* [Things to do]:
1. Decide whether each statement agrees with the text about the Tajne series below: (a) the series aired on RTL; (b) the series ran for two seasons; (c) Fremantle Media Hrvatska produced the series. Answer yes or no for each, quoting the words of the text that decide it.
2. Extend the Tajne series text below with a few more sentences, starting right after its last sentence.

* [Page text]:
- The title card for the series
- Genre: Telenovela
- Created by: Vlado Bulić; Morena Foretić;
- Directed by: Tanja Golić; Dario Pleić; Goran Rukavina; Ivan Šarić;
- Starring: Jelena Jovanova; Filip Juričić;
- Country of origin: Croatia
- Original language: Croatian
- No. of seasons: 1
- No. of episodes: 140

Production
- Producers: Ana Balentović; Ana Habajec; David Kapac;
- Production company: Fremantle Media Hrvatska

Original release
- Network: RTL
- Release: 16 September 2013 – 15 May 2014

= Tajne (TV series) =

Tajne ("Secrets") is a Croatian telenovela created by Vlado Bulić and Morena Foretić. The series sees lead roles portrayed by Jelena Jovanova and Filip Juričić, who play two young people that fall in love as they go through a series of intrigues and hidden secrets to find the truth about themselves and their families.

The series ran from 16 September 2013 to 15 May 2014 on RTL. A total of 140 episodes has been released. The series is produced by Fremantle Media Hrvatska.

* [Data excerpts]:
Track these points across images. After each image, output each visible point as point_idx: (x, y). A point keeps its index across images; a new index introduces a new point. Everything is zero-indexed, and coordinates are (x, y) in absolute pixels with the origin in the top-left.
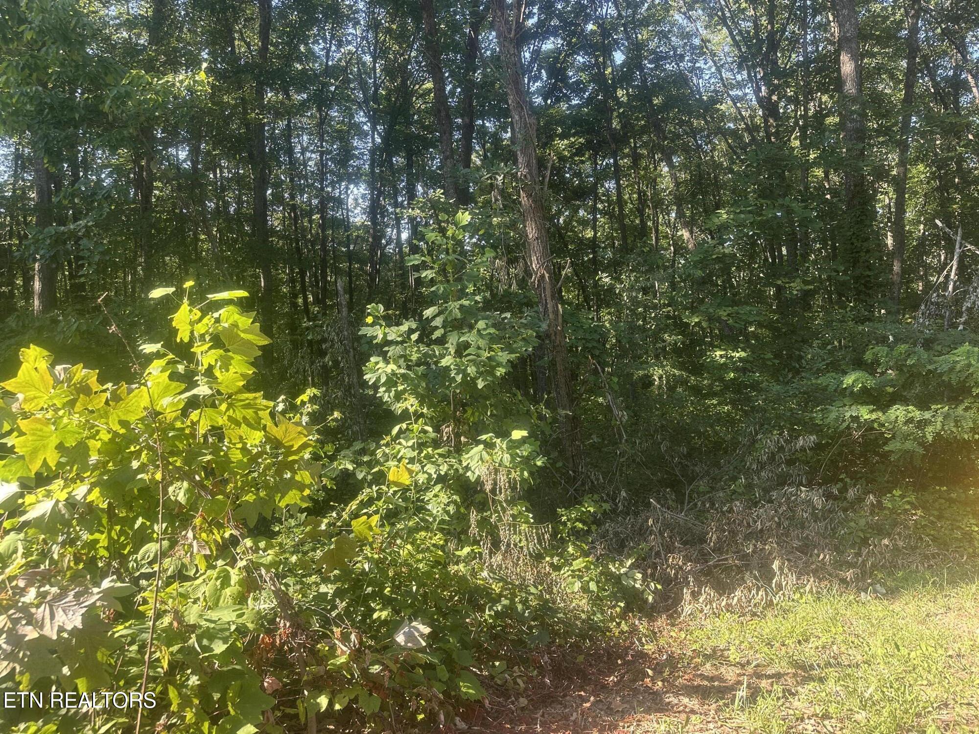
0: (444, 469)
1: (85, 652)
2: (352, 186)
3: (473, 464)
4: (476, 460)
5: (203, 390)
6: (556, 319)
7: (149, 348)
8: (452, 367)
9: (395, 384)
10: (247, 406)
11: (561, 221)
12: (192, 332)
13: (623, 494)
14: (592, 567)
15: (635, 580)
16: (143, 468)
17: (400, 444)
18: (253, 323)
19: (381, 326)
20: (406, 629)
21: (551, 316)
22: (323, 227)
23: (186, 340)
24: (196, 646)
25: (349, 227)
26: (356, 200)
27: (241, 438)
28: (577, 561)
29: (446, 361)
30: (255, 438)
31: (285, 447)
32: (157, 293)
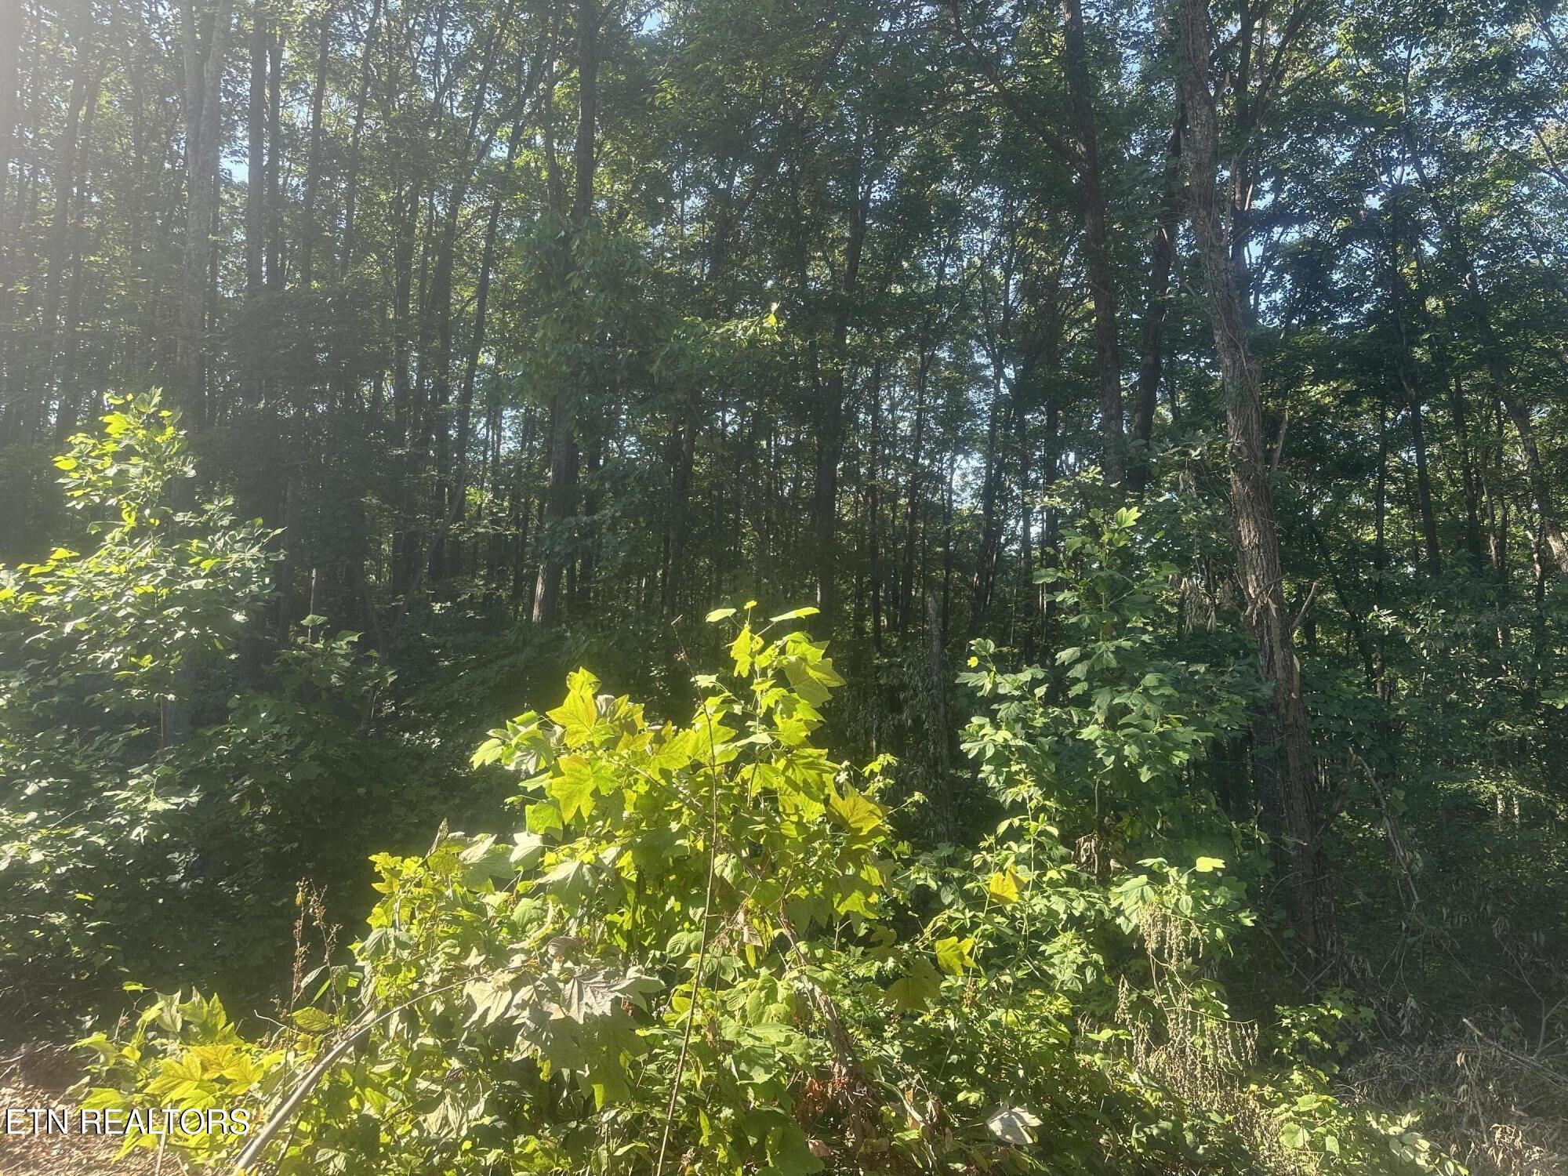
0: (1079, 907)
1: (607, 1051)
2: (959, 457)
3: (1128, 905)
4: (1134, 899)
5: (761, 737)
6: (1289, 679)
7: (704, 681)
8: (1099, 743)
9: (1007, 762)
10: (810, 766)
11: (1316, 511)
12: (752, 665)
13: (1411, 1002)
14: (1334, 1112)
15: (1416, 1151)
16: (683, 832)
17: (1009, 848)
18: (824, 657)
19: (990, 671)
20: (1005, 1115)
21: (1280, 674)
22: (912, 518)
23: (745, 674)
24: (734, 1070)
25: (950, 517)
26: (964, 475)
27: (796, 807)
28: (1305, 1097)
29: (1090, 733)
30: (814, 812)
31: (851, 829)
32: (715, 616)
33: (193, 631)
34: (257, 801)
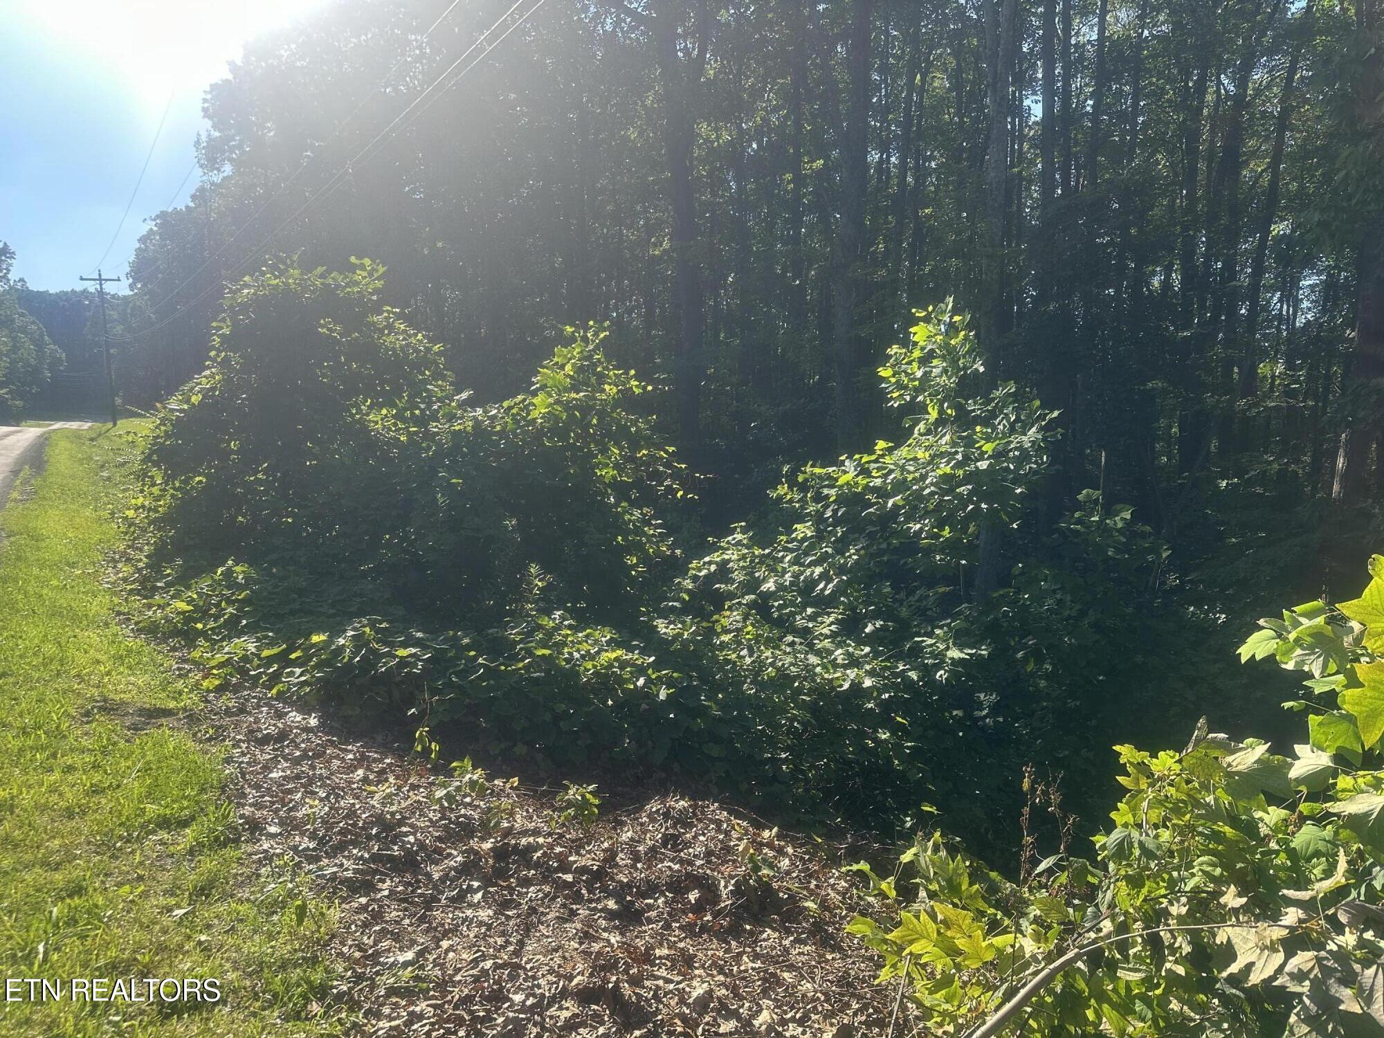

* [Exercise results]:
1.
(a) Yes: "The series ran from 16 September 2013 to 15 May 2014 on RTL."
(b) No: "No. of seasons: 1"
(c) Yes: "The series is produced by Fremantle Media Hrvatska."

2.
==Plot==
The orphanage where Marina Franić (Jelena Jovanova) grew up is currently in financial trouble, which is why she decides to return to her father's estate, which belongs to her by inheritance. She is forced to seek help from her uncle Ivan (Aleksandar Cvjetković), who has since bought the manor house with the Šeper family's stolen treasure and opened a hotel in it. Ivan is still tormented by remorse for the murder of Marina's father, but also for the fact that he allowed his wife Brigita (Ksenija Pajić) to send her niece to the orphanage. Therefore, she decides to help Marina and allow her to come live with the children from the orphanage to the manor house. Nikola (Filip Juričić), who has since become a police inspector, also visits the manor house, determined to find out the truth about his mother's death under a false identity. Over time, Nikola and Marina's life paths will intertwine again, and the secrets of the two families will begin to be revealed.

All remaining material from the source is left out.